Cela peut se ressentir dans les toutes premières secondes où, contrairement au début de "Cephalophore" qui attaquait directement et sans concession avec des riffs urgents et dynamiques, "Helionomicon", morceau qui vient débuter ce second album, prend le temps de poser une brève introduction calme avant de la couper brutalement pour enchaîner sur un déferlement instrumental. De plus, si on retrouve bien les mêmes procédés instrumentaux que sur "Anthronomicon", on remarquera cependant qu’ils sont déployés et transmis à travers une production plus épurée et moins lourde qui va sonner plus mécanique et propre et parfois même rappeler, lors des passages mid-tempo, des sonorités que l’on peut retrouver dans les albums récents de Cannibal Corpse. Le tout va continuer de bien représenter le chaos ambiant et tout ce qui se déroule, mais d’un point de vue plus neutre et omniscient duquel on se sent largement moins écrasé par l’immensité et la puissance de tout ce qui survient. De même, en termes de chant, on ne sera pas cette fois sur une multitude de chants qui vont intervenir les uns après les autres mais cette fois une superposition de chants qui vient à nouveau donner cette impression de vue d’ensemble qui semble être la ligne directrice de cet album.

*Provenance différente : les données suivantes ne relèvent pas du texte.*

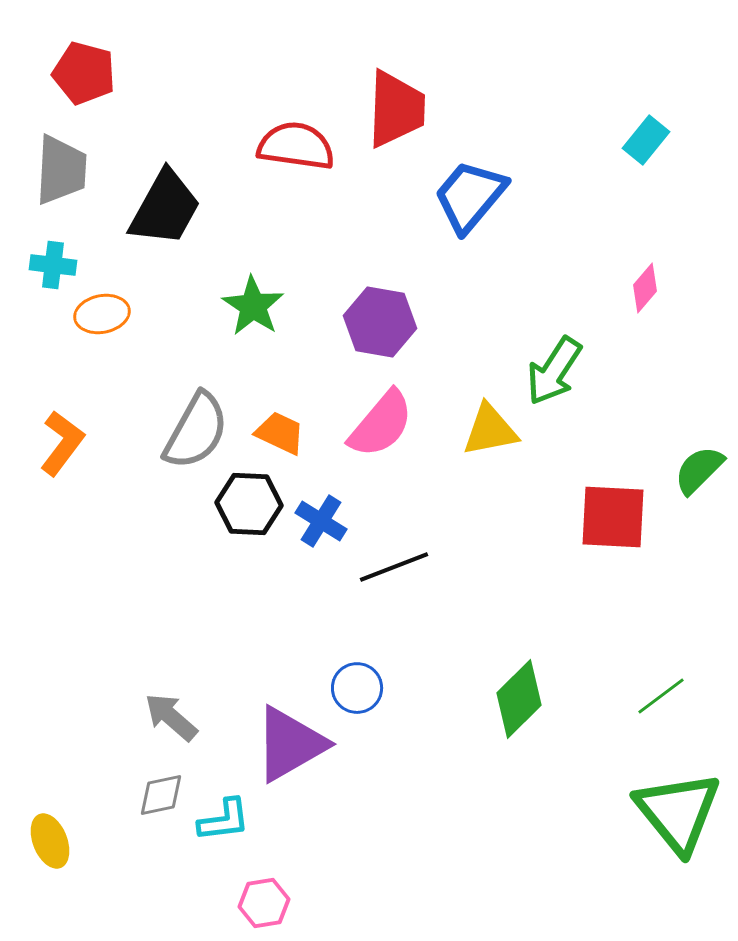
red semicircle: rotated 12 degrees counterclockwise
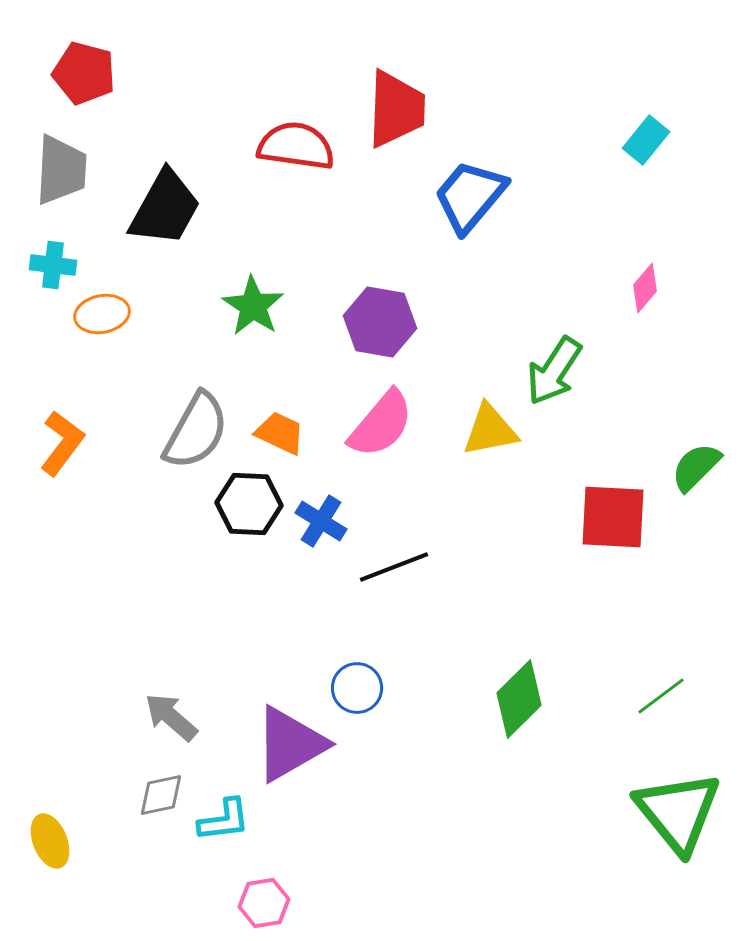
green semicircle: moved 3 px left, 3 px up
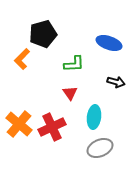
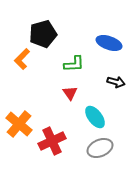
cyan ellipse: moved 1 px right; rotated 45 degrees counterclockwise
red cross: moved 14 px down
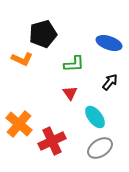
orange L-shape: rotated 110 degrees counterclockwise
black arrow: moved 6 px left; rotated 66 degrees counterclockwise
gray ellipse: rotated 10 degrees counterclockwise
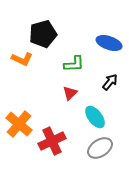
red triangle: rotated 21 degrees clockwise
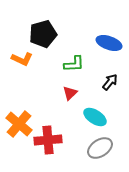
cyan ellipse: rotated 20 degrees counterclockwise
red cross: moved 4 px left, 1 px up; rotated 20 degrees clockwise
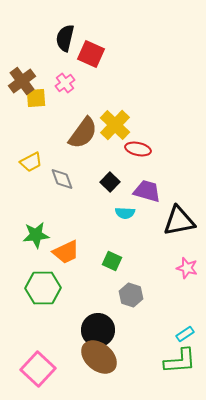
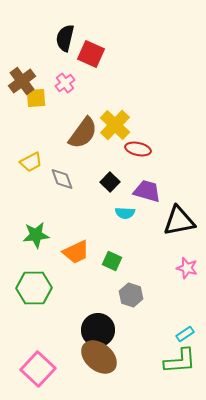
orange trapezoid: moved 10 px right
green hexagon: moved 9 px left
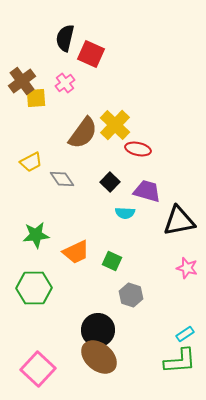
gray diamond: rotated 15 degrees counterclockwise
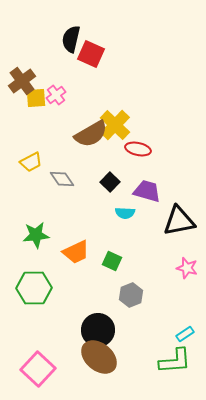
black semicircle: moved 6 px right, 1 px down
pink cross: moved 9 px left, 12 px down
brown semicircle: moved 8 px right, 1 px down; rotated 24 degrees clockwise
gray hexagon: rotated 20 degrees clockwise
green L-shape: moved 5 px left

De plus, les passages calmes sont coupés moins brutalement et semblent dépourvus de toute l’urgence qui pouvait être perçue auparavant au profit d’un point de vue qui semble plus être celui d’un témoin de cette scène qui se déroule, avec notamment cette impression de faire face à un labyrinthe mais sans y être perdu cette fois, le tout mis en valeur par un long passage calme dans le premier morceau qui viendra être interrompu par un enchaînement de notes décousues pourtant pas incohérent.

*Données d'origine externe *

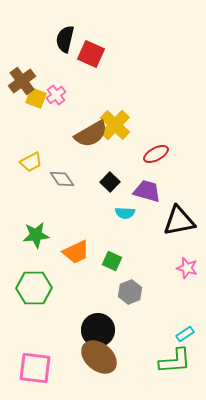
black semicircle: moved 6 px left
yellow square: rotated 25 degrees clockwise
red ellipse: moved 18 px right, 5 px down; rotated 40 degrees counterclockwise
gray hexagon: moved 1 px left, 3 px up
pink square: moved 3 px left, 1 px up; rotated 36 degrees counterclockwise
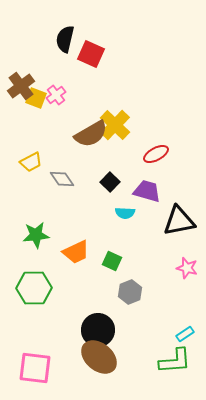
brown cross: moved 1 px left, 5 px down
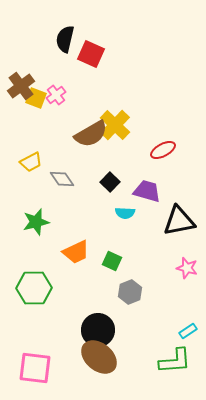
red ellipse: moved 7 px right, 4 px up
green star: moved 13 px up; rotated 8 degrees counterclockwise
cyan rectangle: moved 3 px right, 3 px up
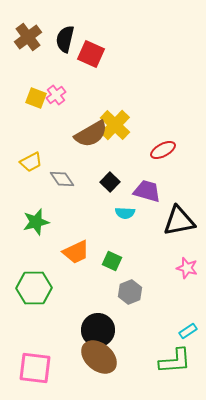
brown cross: moved 7 px right, 49 px up
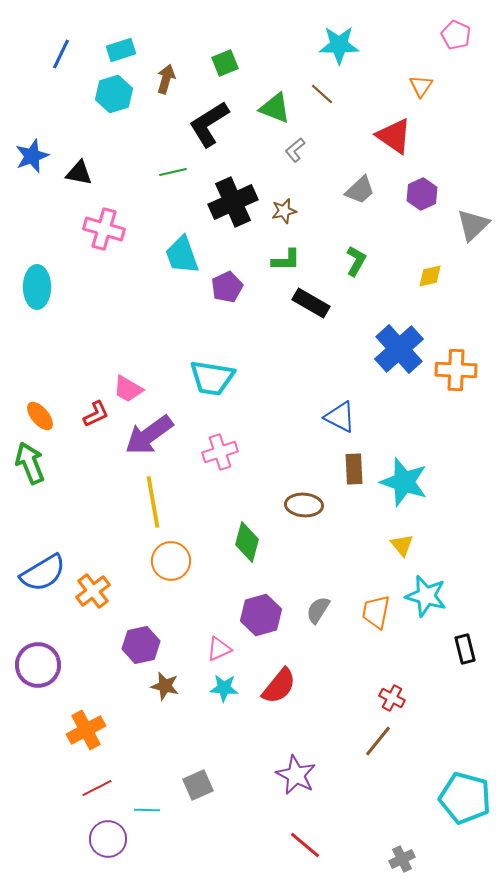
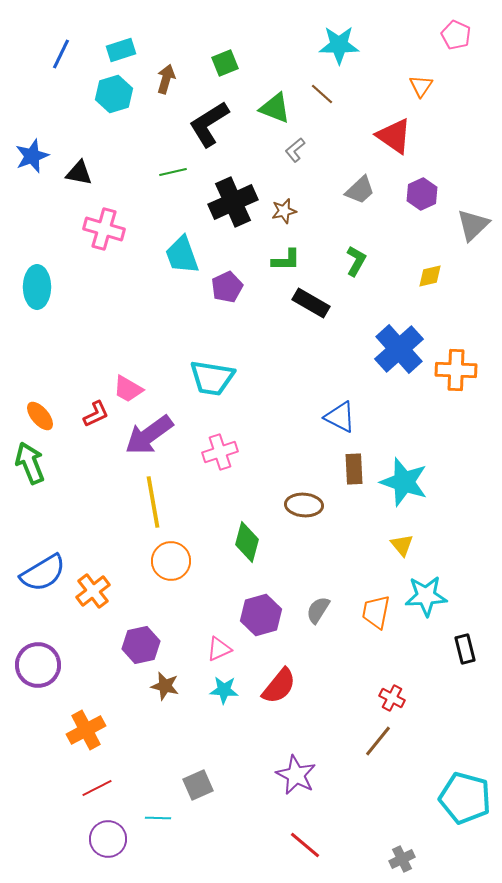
cyan star at (426, 596): rotated 18 degrees counterclockwise
cyan star at (224, 688): moved 2 px down
cyan line at (147, 810): moved 11 px right, 8 px down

La deuxième moitié de l’album qui porte sur le morceau "Anthronomicon" va ajouter aux composition classiques de Ulthar des éléments allant du côté de la noise en plein milieu du morceau qui n’est pas sans rappeler un certain "Hagbulbia" de Portal qui était également un album sorti en parallèle d’un autre, "Avow". Le tout vient refléter un calme inquiétant et parfaitement insidieux qui provoque une angoisse tout à fait oppressante et qui sera sublimée par la fin du morceau et de l’album qui va se composer de bruits totalement inhumains et difficilement audibles, semblant être à la limite entre l’organique et le mécanique et venant une ultime fois défier notre compréhension d’un univers que l’on pensait pourtant dominer sur cet "Helionomicon".
C’est donc à travers deux albums semblant aux premiers abords similaires, mais en fait forts de certaines différences particulièrement remarquables qu’Ulthar nous sert un tableau que l’on peut admirer sous différents angles. Si l’auditeur ne sera jamais perdu ou complètement déconcerté face à la musique qui est proposé, le concept ainsi que les dynamiques de progression d’ambiances, le tout servi par un chant et des instruments extrêmement bien maîtrisés sauront convaincre dans tous les cas et apporter une superbe pierre à l’édifice qui constitue la scène blackened death metal. Si le premier album nous propulse dans un protagoniste complètement dépassé par ce qu’il voit, le second vient nous placer dans un point de vue plus omniscient dans un premier temps, simplement pour nous rappeler à la fin que personne ne détient vraiment tous les secrets d’un cosmos infini en nous replongeant dans des ambiances angoissantes et pesantes, ce qui constitue un véritable twist musical qui est absolument bien pensé et bienvenu.